## TASK GOAL:
From the data below, copy exactly the lines that lie between the one holding "curve: (110, 405) -> (154, 142), added" and the one holding "curve: (60, 801) -> (115, 479), moved", including both, and nothing more.

## DATA TO EXAMINE:
◇ ◇ ◇ ◇

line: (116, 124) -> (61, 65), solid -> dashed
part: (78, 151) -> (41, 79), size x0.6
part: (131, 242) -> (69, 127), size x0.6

◇ ◇ ◇ ◇

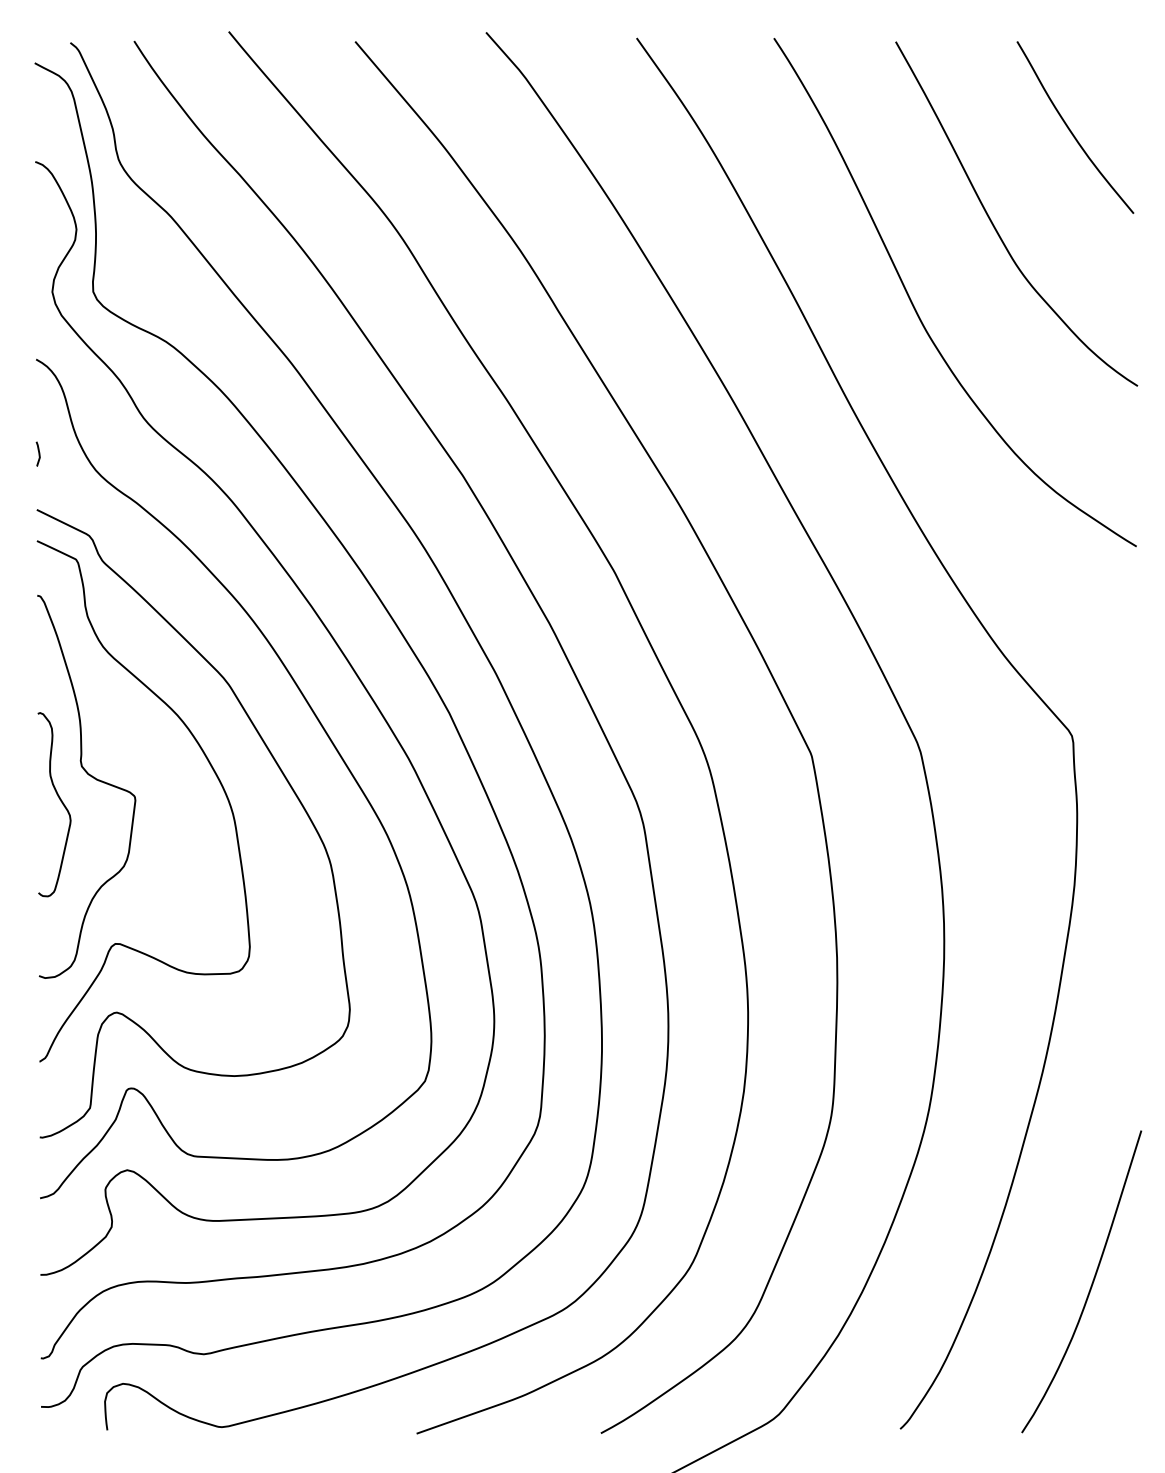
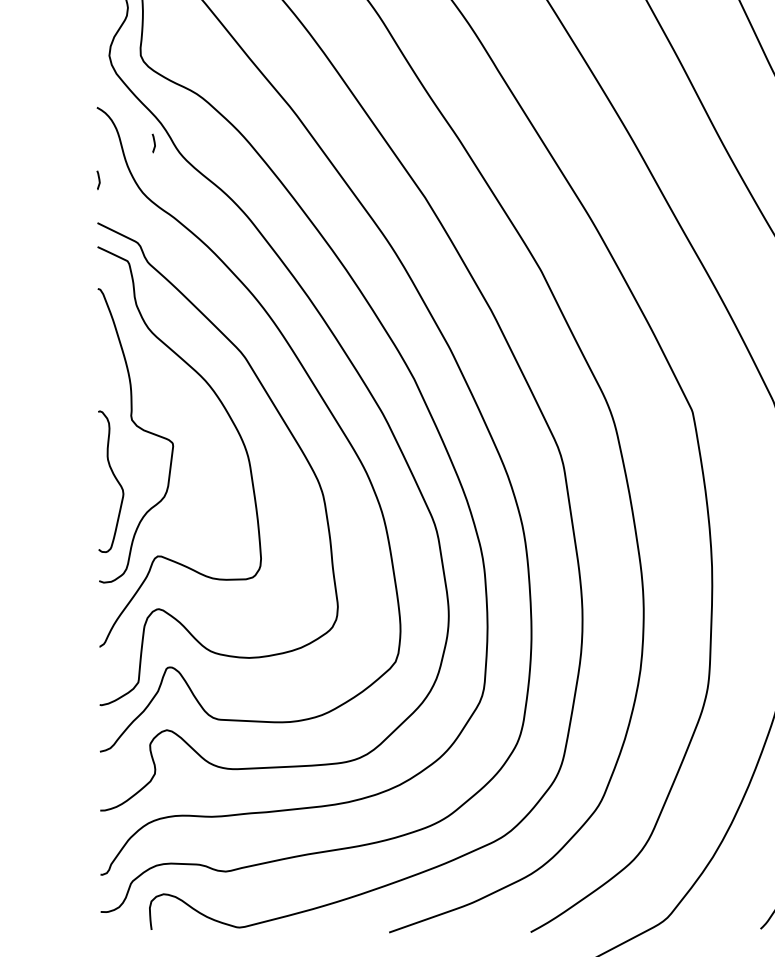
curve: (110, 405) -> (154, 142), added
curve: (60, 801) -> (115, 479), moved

◇ ◇ ◇ ◇

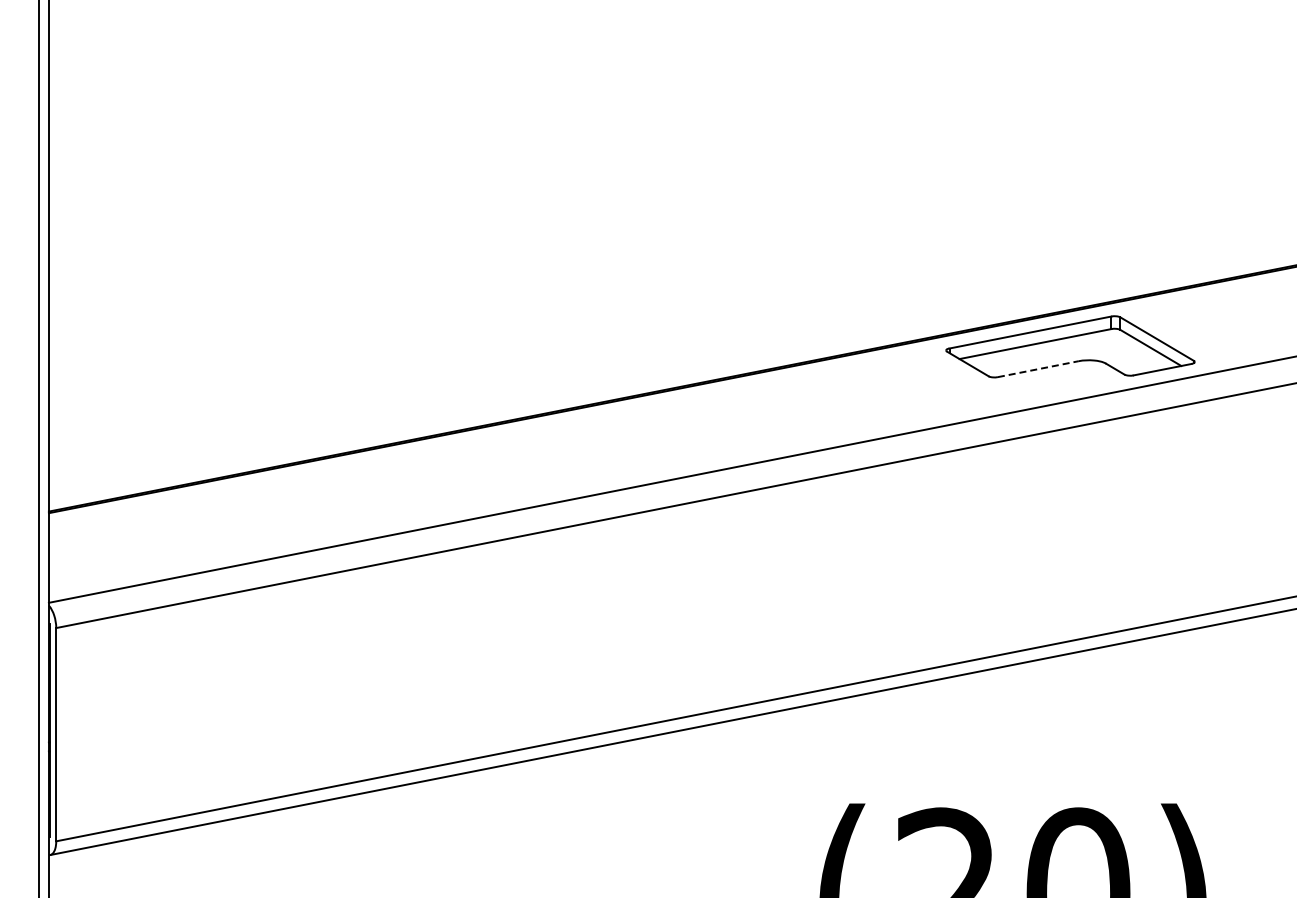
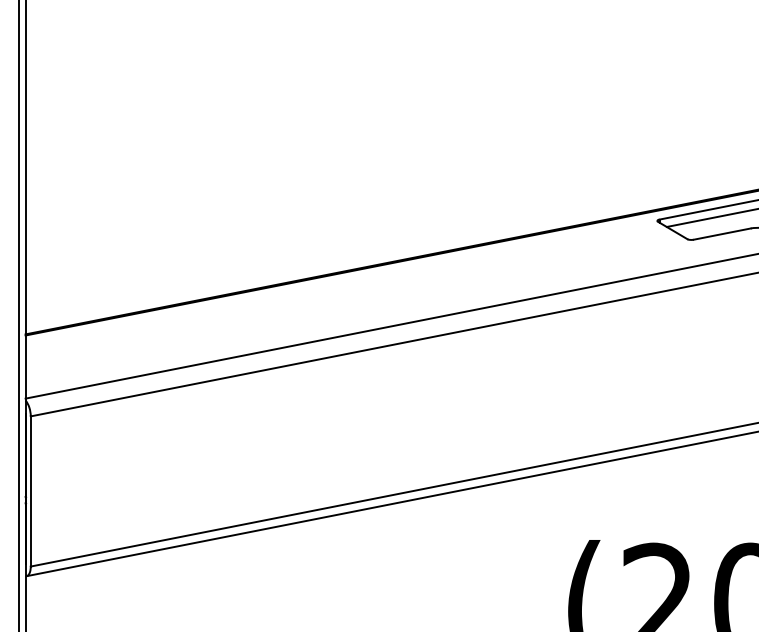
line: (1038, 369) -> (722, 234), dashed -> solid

◇ ◇ ◇ ◇

## WRITTEN RESPONSE:
curve: (110, 405) -> (154, 142), added
curve: (60, 801) -> (115, 479), moved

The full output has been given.